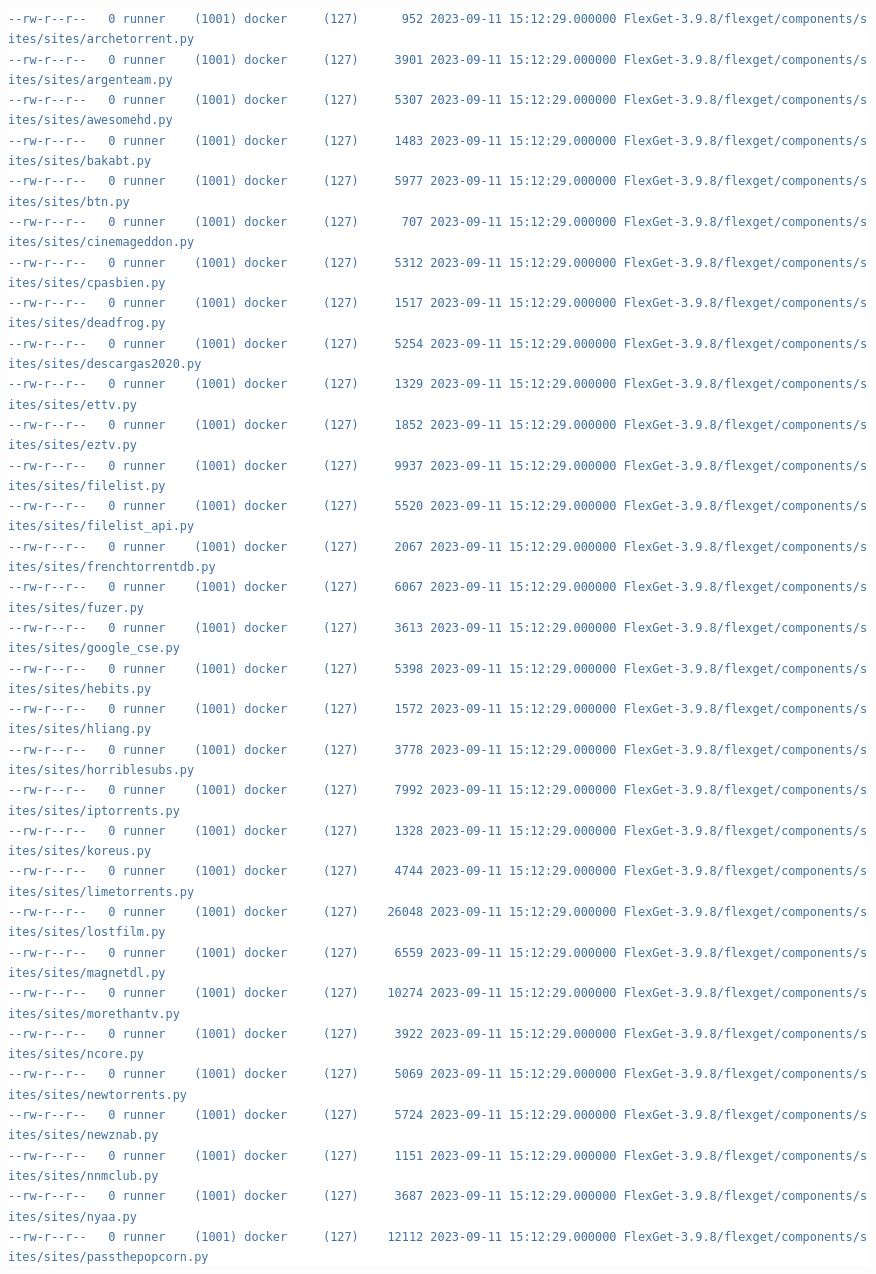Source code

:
 ```diff
--rw-r--r--   0 runner    (1001) docker     (127)      952 2023-09-11 15:12:29.000000 FlexGet-3.9.8/flexget/components/sites/sites/archetorrent.py
--rw-r--r--   0 runner    (1001) docker     (127)     3901 2023-09-11 15:12:29.000000 FlexGet-3.9.8/flexget/components/sites/sites/argenteam.py
--rw-r--r--   0 runner    (1001) docker     (127)     5307 2023-09-11 15:12:29.000000 FlexGet-3.9.8/flexget/components/sites/sites/awesomehd.py
--rw-r--r--   0 runner    (1001) docker     (127)     1483 2023-09-11 15:12:29.000000 FlexGet-3.9.8/flexget/components/sites/sites/bakabt.py
--rw-r--r--   0 runner    (1001) docker     (127)     5977 2023-09-11 15:12:29.000000 FlexGet-3.9.8/flexget/components/sites/sites/btn.py
--rw-r--r--   0 runner    (1001) docker     (127)      707 2023-09-11 15:12:29.000000 FlexGet-3.9.8/flexget/components/sites/sites/cinemageddon.py
--rw-r--r--   0 runner    (1001) docker     (127)     5312 2023-09-11 15:12:29.000000 FlexGet-3.9.8/flexget/components/sites/sites/cpasbien.py
--rw-r--r--   0 runner    (1001) docker     (127)     1517 2023-09-11 15:12:29.000000 FlexGet-3.9.8/flexget/components/sites/sites/deadfrog.py
--rw-r--r--   0 runner    (1001) docker     (127)     5254 2023-09-11 15:12:29.000000 FlexGet-3.9.8/flexget/components/sites/sites/descargas2020.py
--rw-r--r--   0 runner    (1001) docker     (127)     1329 2023-09-11 15:12:29.000000 FlexGet-3.9.8/flexget/components/sites/sites/ettv.py
--rw-r--r--   0 runner    (1001) docker     (127)     1852 2023-09-11 15:12:29.000000 FlexGet-3.9.8/flexget/components/sites/sites/eztv.py
--rw-r--r--   0 runner    (1001) docker     (127)     9937 2023-09-11 15:12:29.000000 FlexGet-3.9.8/flexget/components/sites/sites/filelist.py
--rw-r--r--   0 runner    (1001) docker     (127)     5520 2023-09-11 15:12:29.000000 FlexGet-3.9.8/flexget/components/sites/sites/filelist_api.py
--rw-r--r--   0 runner    (1001) docker     (127)     2067 2023-09-11 15:12:29.000000 FlexGet-3.9.8/flexget/components/sites/sites/frenchtorrentdb.py
--rw-r--r--   0 runner    (1001) docker     (127)     6067 2023-09-11 15:12:29.000000 FlexGet-3.9.8/flexget/components/sites/sites/fuzer.py
--rw-r--r--   0 runner    (1001) docker     (127)     3613 2023-09-11 15:12:29.000000 FlexGet-3.9.8/flexget/components/sites/sites/google_cse.py
--rw-r--r--   0 runner    (1001) docker     (127)     5398 2023-09-11 15:12:29.000000 FlexGet-3.9.8/flexget/components/sites/sites/hebits.py
--rw-r--r--   0 runner    (1001) docker     (127)     1572 2023-09-11 15:12:29.000000 FlexGet-3.9.8/flexget/components/sites/sites/hliang.py
--rw-r--r--   0 runner    (1001) docker     (127)     3778 2023-09-11 15:12:29.000000 FlexGet-3.9.8/flexget/components/sites/sites/horriblesubs.py
--rw-r--r--   0 runner    (1001) docker     (127)     7992 2023-09-11 15:12:29.000000 FlexGet-3.9.8/flexget/components/sites/sites/iptorrents.py
--rw-r--r--   0 runner    (1001) docker     (127)     1328 2023-09-11 15:12:29.000000 FlexGet-3.9.8/flexget/components/sites/sites/koreus.py
--rw-r--r--   0 runner    (1001) docker     (127)     4744 2023-09-11 15:12:29.000000 FlexGet-3.9.8/flexget/components/sites/sites/limetorrents.py
--rw-r--r--   0 runner    (1001) docker     (127)    26048 2023-09-11 15:12:29.000000 FlexGet-3.9.8/flexget/components/sites/sites/lostfilm.py
--rw-r--r--   0 runner    (1001) docker     (127)     6559 2023-09-11 15:12:29.000000 FlexGet-3.9.8/flexget/components/sites/sites/magnetdl.py
--rw-r--r--   0 runner    (1001) docker     (127)    10274 2023-09-11 15:12:29.000000 FlexGet-3.9.8/flexget/components/sites/sites/morethantv.py
--rw-r--r--   0 runner    (1001) docker     (127)     3922 2023-09-11 15:12:29.000000 FlexGet-3.9.8/flexget/components/sites/sites/ncore.py
--rw-r--r--   0 runner    (1001) docker     (127)     5069 2023-09-11 15:12:29.000000 FlexGet-3.9.8/flexget/components/sites/sites/newtorrents.py
--rw-r--r--   0 runner    (1001) docker     (127)     5724 2023-09-11 15:12:29.000000 FlexGet-3.9.8/flexget/components/sites/sites/newznab.py
--rw-r--r--   0 runner    (1001) docker     (127)     1151 2023-09-11 15:12:29.000000 FlexGet-3.9.8/flexget/components/sites/sites/nnmclub.py
--rw-r--r--   0 runner    (1001) docker     (127)     3687 2023-09-11 15:12:29.000000 FlexGet-3.9.8/flexget/components/sites/sites/nyaa.py
--rw-r--r--   0 runner    (1001) docker     (127)    12112 2023-09-11 15:12:29.000000 FlexGet-3.9.8/flexget/components/sites/sites/passthepopcorn.py
```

▸ **WHAT TO WORK ON**: Please output the records exactly, leaving the pictures out.

▸ **EXERCISE ANSWER**:
Source code

:
 ```diff
--rw-r--r--   0 runner    (1001) docker     (127)      952 2023-09-11 15:12:29.000000 FlexGet-3.9.8/flexget/components/sites/sites/archetorrent.py
--rw-r--r--   0 runner    (1001) docker     (127)     3901 2023-09-11 15:12:29.000000 FlexGet-3.9.8/flexget/components/sites/sites/argenteam.py
--rw-r--r--   0 runner    (1001) docker     (127)     5307 2023-09-11 15:12:29.000000 FlexGet-3.9.8/flexget/components/sites/sites/awesomehd.py
--rw-r--r--   0 runner    (1001) docker     (127)     1483 2023-09-11 15:12:29.000000 FlexGet-3.9.8/flexget/components/sites/sites/bakabt.py
--rw-r--r--   0 runner    (1001) docker     (127)     5977 2023-09-11 15:12:29.000000 FlexGet-3.9.8/flexget/components/sites/sites/btn.py
--rw-r--r--   0 runner    (1001) docker     (127)      707 2023-09-11 15:12:29.000000 FlexGet-3.9.8/flexget/components/sites/sites/cinemageddon.py
--rw-r--r--   0 runner    (1001) docker     (127)     5312 2023-09-11 15:12:29.000000 FlexGet-3.9.8/flexget/components/sites/sites/cpasbien.py
--rw-r--r--   0 runner    (1001) docker     (127)     1517 2023-09-11 15:12:29.000000 FlexGet-3.9.8/flexget/components/sites/sites/deadfrog.py
--rw-r--r--   0 runner    (1001) docker     (127)     5254 2023-09-11 15:12:29.000000 FlexGet-3.9.8/flexget/components/sites/sites/descargas2020.py
--rw-r--r--   0 runner    (1001) docker     (127)     1329 2023-09-11 15:12:29.000000 FlexGet-3.9.8/flexget/components/sites/sites/ettv.py
--rw-r--r--   0 runner    (1001) docker     (127)     1852 2023-09-11 15:12:29.000000 FlexGet-3.9.8/flexget/components/sites/sites/eztv.py
--rw-r--r--   0 runner    (1001) docker     (127)     9937 2023-09-11 15:12:29.000000 FlexGet-3.9.8/flexget/components/sites/sites/filelist.py
--rw-r--r--   0 runner    (1001) docker     (127)     5520 2023-09-11 15:12:29.000000 FlexGet-3.9.8/flexget/components/sites/sites/filelist_api.py
--rw-r--r--   0 runner    (1001) docker     (127)     2067 2023-09-11 15:12:29.000000 FlexGet-3.9.8/flexget/components/sites/sites/frenchtorrentdb.py
--rw-r--r--   0 runner    (1001) docker     (127)     6067 2023-09-11 15:12:29.000000 FlexGet-3.9.8/flexget/components/sites/sites/fuzer.py
--rw-r--r--   0 runner    (1001) docker     (127)     3613 2023-09-11 15:12:29.000000 FlexGet-3.9.8/flexget/components/sites/sites/google_cse.py
--rw-r--r--   0 runner    (1001) docker     (127)     5398 2023-09-11 15:12:29.000000 FlexGet-3.9.8/flexget/components/sites/sites/hebits.py
--rw-r--r--   0 runner    (1001) docker     (127)     1572 2023-09-11 15:12:29.000000 FlexGet-3.9.8/flexget/components/sites/sites/hliang.py
--rw-r--r--   0 runner    (1001) docker     (127)     3778 2023-09-11 15:12:29.000000 FlexGet-3.9.8/flexget/components/sites/sites/horriblesubs.py
--rw-r--r--   0 runner    (1001) docker     (127)     7992 2023-09-11 15:12:29.000000 FlexGet-3.9.8/flexget/components/sites/sites/iptorrents.py
--rw-r--r--   0 runner    (1001) docker     (127)     1328 2023-09-11 15:12:29.000000 FlexGet-3.9.8/flexget/components/sites/sites/koreus.py
--rw-r--r--   0 runner    (1001) docker     (127)     4744 2023-09-11 15:12:29.000000 FlexGet-3.9.8/flexget/components/sites/sites/limetorrents.py
--rw-r--r--   0 runner    (1001) docker     (127)    26048 2023-09-11 15:12:29.000000 FlexGet-3.9.8/flexget/components/sites/sites/lostfilm.py
--rw-r--r--   0 runner    (1001) docker     (127)     6559 2023-09-11 15:12:29.000000 FlexGet-3.9.8/flexget/components/sites/sites/magnetdl.py
--rw-r--r--   0 runner    (1001) docker     (127)    10274 2023-09-11 15:12:29.000000 FlexGet-3.9.8/flexget/components/sites/sites/morethantv.py
--rw-r--r--   0 runner    (1001) docker     (127)     3922 2023-09-11 15:12:29.000000 FlexGet-3.9.8/flexget/components/sites/sites/ncore.py
--rw-r--r--   0 runner    (1001) docker     (127)     5069 2023-09-11 15:12:29.000000 FlexGet-3.9.8/flexget/components/sites/sites/newtorrents.py
--rw-r--r--   0 runner    (1001) docker     (127)     5724 2023-09-11 15:12:29.000000 FlexGet-3.9.8/flexget/components/sites/sites/newznab.py
--rw-r--r--   0 runner    (1001) docker     (127)     1151 2023-09-11 15:12:29.000000 FlexGet-3.9.8/flexget/components/sites/sites/nnmclub.py
--rw-r--r--   0 runner    (1001) docker     (127)     3687 2023-09-11 15:12:29.000000 FlexGet-3.9.8/flexget/components/sites/sites/nyaa.py
--rw-r--r--   0 runner    (1001) docker     (127)    12112 2023-09-11 15:12:29.000000 FlexGet-3.9.8/flexget/components/sites/sites/passthepopcorn.py
```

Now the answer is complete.